Before Michael Curry was born, his parents began attending an Episcopal Church in the deep south where blacks and whites drank from different water fountains. During his first worship experience in the Episcopal Church, Michael’s father watched his bride-to-be drink from the same chalice as the white parishioners did during Holy Communion. Michael’s father was sold on the Episcopal Church. He said, “Any church where black and white drink from the same cup have discovered something I want to be a part of and that the world needs to learn about.”
Earlier this summer, the Rt. Rev. Michael Curry of North Carolina was elected as the 27th Presiding Bishop of The Episcopal Church in the United States — in a landslide. Bishop Curry’s election comes at a time when race relations in our country are again testing our common life together. In a church where 90 percent of the congregants are white, his election is another reminder that God in Christ is in the business of reconciliation.
On Sunday, Aug 16 at 10 a.m., Bishop Curry will visit St. Paul’s Episcopal Church to preach and celebrate Holy Communion. The last time a soon-to-be Presiding Bishop worshiped at St. Paul’s was at the turn of the 20th century. The Most Rev. John Gardner Murray, former Senior Warden at St. Paul’s, was the first person to be elected as the presiding bishop and the 16th person to hold the office.
Bishop Curry’s zeal for the gospel and his witness to how the love and compassion of Jesus is breaking down walls that divide is infectious. Bishop Curry will be in Alabama’s Black Belt for the 50th anniversary of the martyrdom of Jonathan Daniels who was shot dead by a sheriff’s deputy in Hayneville when he stepped in front of a shotgun blast intended for a young black woman named Ruby Sales. Daniels was 26 years old and a seminarian at Episcopal Divinity School in Massachusetts who came to Selma after Martin Luther King, Jr.’s appeal to the masses.

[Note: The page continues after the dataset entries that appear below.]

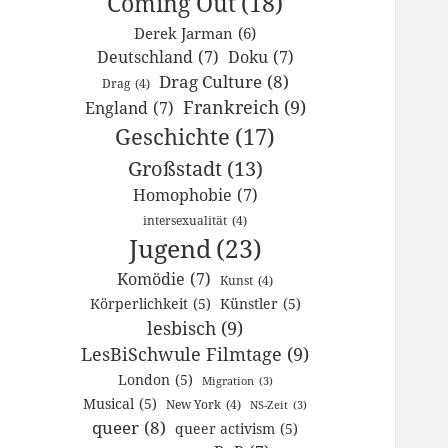
Coming Out
(18)
Derek Jarman
(6)
Deutschland
(7)
Doku
(7)
Drag Culture
(8)
Drag
(4)
Frankreich
(9)
England
(7)
Geschichte
(17)
Großstadt
(13)
Homophobie
(7)
intersexualität
(4)
Jugend
(23)
Komödie
(7)
Kunst
(4)
Körperlichkeit
(5)
Künstler
(5)
lesbisch
(9)
LesBiSchwule Filmtage
(9)
London
(5)
Migration
(3)
Musical
(5)
New York
(4)
NS-Zeit
(3)
queer
(8)
queer activism
(5)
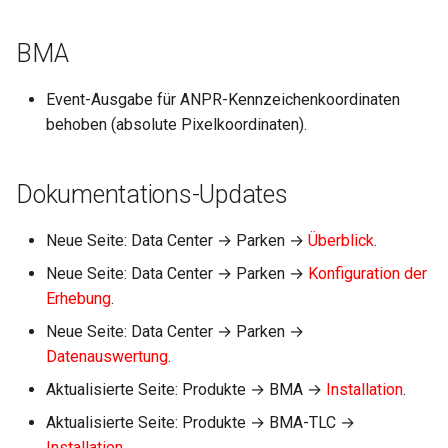
i
BMA
t
i
Event-Ausgabe für ANPR-Kennzeichenkoordinaten
a
behoben (absolute Pixelkoordinaten).
l
Dokumentations-Updates
i
s
Neue Seite: Data Center → Parken →
Überblick
.
i
Neue Seite: Data Center → Parken →
Konfiguration der
Erhebung
.
e
Neue Seite: Data Center → Parken →
r
Datenauswertung
.
t
Aktualisierte Seite: Produkte → BMA →
Installation
.
Aktualisierte Seite: Produkte → BMA-TLC →
Installation
.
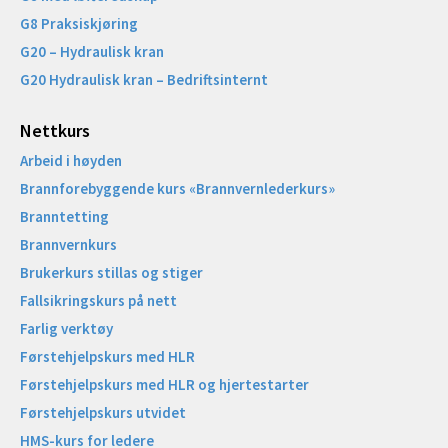
G8 Praksiskjøring
G20 – Hydraulisk kran
G20 Hydraulisk kran – Bedriftsinternt
Nettkurs
Arbeid i høyden
Brannforebyggende kurs «Brannvernlederkurs»
Branntetting
Brannvernkurs
Brukerkurs stillas og stiger
Fallsikringskurs på nett
Farlig verktøy
Førstehjelpskurs med HLR
Førstehjelpskurs med HLR og hjertestarter
Førstehjelpskurs utvidet
HMS-kurs for ledere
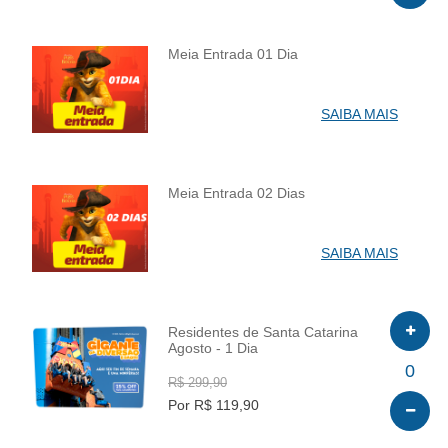
Meia Entrada 01 Dia
INFO
SAIBA MAIS
Meia Entrada 02 Dias
INFO
SAIBA MAIS
Residentes de Santa Catarina
Agosto - 1 Dia
INFO
0
R$ 299,90
Por R$ 119,90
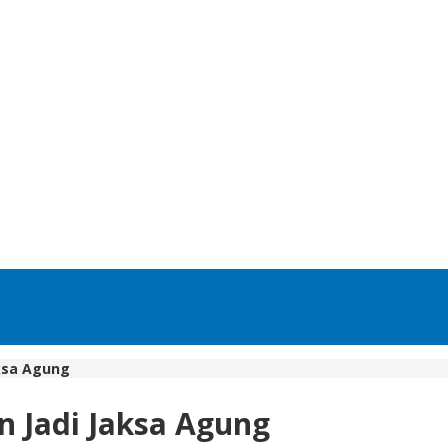
aksa Agung
n Jadi Jaksa Agung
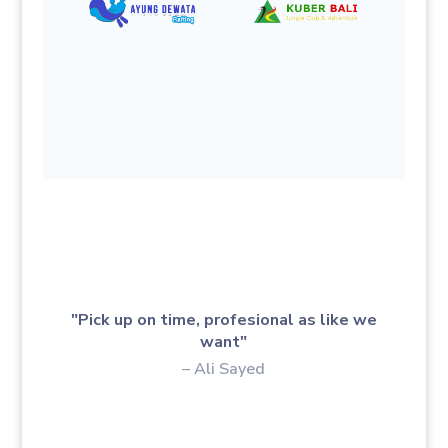
"Pick up on time, profesional as like we
want"
– Ali Sayed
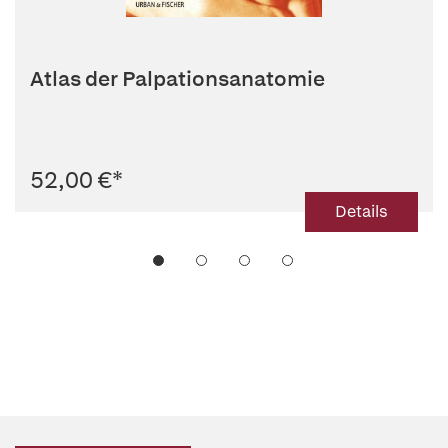
Atlas der Palpationsanatomie
52,00 €
*
Details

Bishop Curry’s visit to St. Paul’s in Selma is more evidence that God is up to something special in our churches and our community. The city of Selma has an amazing amount of promise and potential to witness to the community of God, a community that is marked by works of compassion and healing and reconciliation. It is my hope that people across the world will look at Selma, a city that bears the burden of being the symbol of racial divide for an entire country, and see a community that they want to be a part of and a community that the world needs to learn about.
I believe that hope is already springing forth fruit through the work of the gospel. Pray that we may have the grace to see beyond all that divides into a reality made available to us all through the mercy of Christ that is given to all.